Dataset items:
Start of Block
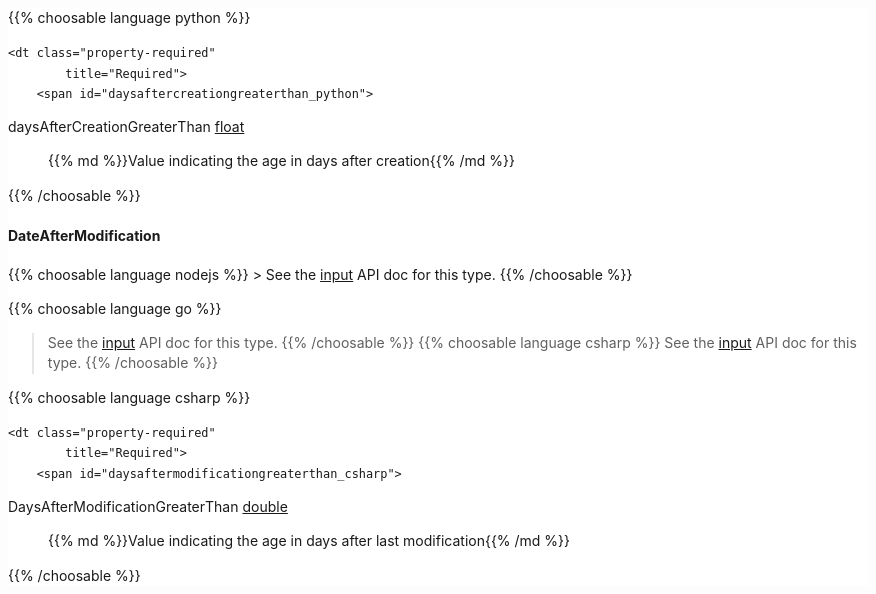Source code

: 
{{% choosable language python %}}
<dl class="resources-properties">

    <dt class="property-required"
            title="Required">
        <span id="daysaftercreationgreaterthan_python">
<a href="#daysaftercreationgreaterthan_python" style="color: inherit; text-decoration: inherit;">days<wbr>After<wbr>Creation<wbr>Greater<wbr>Than</a>
</span> 
        <span class="property-indicator"></span>
        <span class="property-type"><a href="https://docs.python.org/3/library/stdtypes.html">float</a></span>
    </dt>
    <dd>{{% md %}}Value indicating the age in days after creation{{% /md %}}</dd>

</dl>
{{% /choosable %}}





<h4 id="dateaftermodification">Date<wbr>After<wbr>Modification</h4>
{{% choosable language nodejs %}}
> See the <a href="/docs/reference/pkg/nodejs/pulumi/azure-nextgen/types/input/#DateAfterModification">input</a>   API doc for this type.
{{% /choosable %}}

{{% choosable language go %}}
> See the <a href="https://pkg.go.dev/github.com/pulumi/pulumi-azure-nextgen/sdk/go/azure-nextgen/storage?tab=doc#DateAfterModificationArgs">input</a>   API doc for this type.
{{% /choosable %}}
{{% choosable language csharp %}}
> See the <a href="/docs/reference/pkg/dotnet/Pulumi.AzureNextGen/Pulumi.AzureNextGen.Storage.Inputs.DateAfterModificationArgs.html">input</a>   API doc for this type.
{{% /choosable %}}




{{% choosable language csharp %}}
<dl class="resources-properties">

    <dt class="property-required"
            title="Required">
        <span id="daysaftermodificationgreaterthan_csharp">
<a href="#daysaftermodificationgreaterthan_csharp" style="color: inherit; text-decoration: inherit;">Days<wbr>After<wbr>Modification<wbr>Greater<wbr>Than</a>
</span> 
        <span class="property-indicator"></span>
        <span class="property-type"><a href="https://docs.microsoft.com/en-us/dotnet/csharp/language-reference/builtin-types/built-in-types">double</a></span>
    </dt>
    <dd>{{% md %}}Value indicating the age in days after last modification{{% /md %}}</dd>

</dl>
{{% /choosable %}}
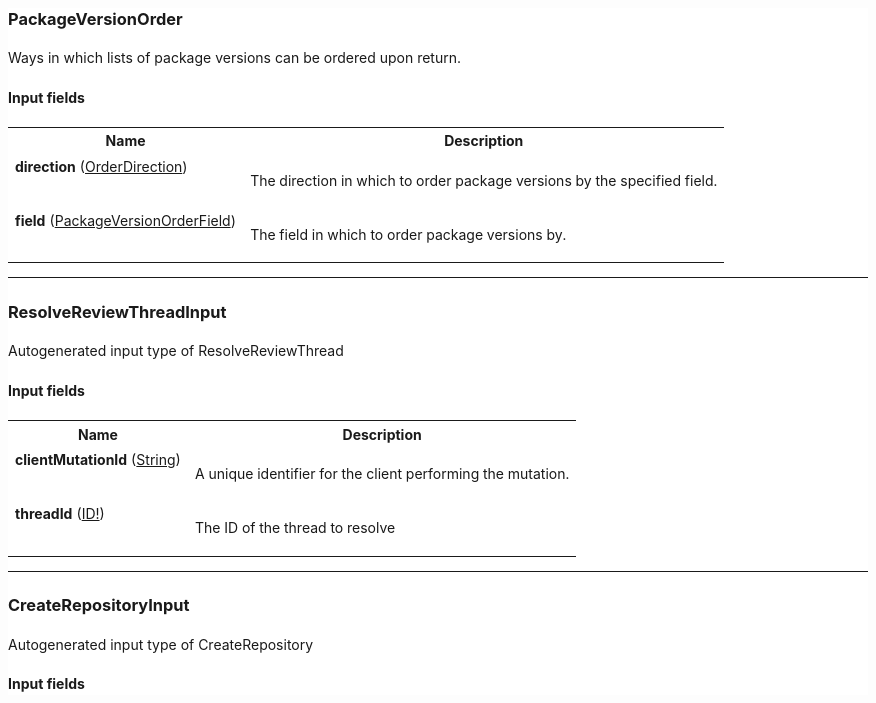 
### PackageVersionOrder

<p>Ways in which lists of package versions can be ordered upon return.</p>


#### Input fields

<table>
  <tr>
    <th>Name</th>
    <th>Description</th>
  </tr>
  <tr>
    <td><strong>direction</strong> (<a href="http://example.com">OrderDirection</a>)</td>
    <td><p>The direction in which to order package versions by the specified field.</p></td>
  </tr>
  <tr>
    <td><strong>field</strong> (<a href="http://example.com">PackageVersionOrderField</a>)</td>
    <td><p>The field in which to order package versions by.</p></td>
  </tr>
</table>

---

### ResolveReviewThreadInput

<p>Autogenerated input type of ResolveReviewThread</p>


#### Input fields

<table>
  <tr>
    <th>Name</th>
    <th>Description</th>
  </tr>
  <tr>
    <td><strong>clientMutationId</strong> (<a href="http://example.com">String</a>)</td>
    <td><p>A unique identifier for the client performing the mutation.</p></td>
  </tr>
  <tr>
    <td><strong>threadId</strong> (<a href="http://example.com">ID!</a>)</td>
    <td><p>The ID of the thread to resolve</p></td>
  </tr>
</table>

---

### CreateRepositoryInput

<p>Autogenerated input type of CreateRepository</p>


#### Input fields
End of Block
In the records, locate each line holding the string "indicating" and copy it.

    <dd>{{% md %}}Value indicating the age in days after creation{{% /md %}}</dd>
    <dd>{{% md %}}Value indicating the age in days after last modification{{% /md %}}</dd>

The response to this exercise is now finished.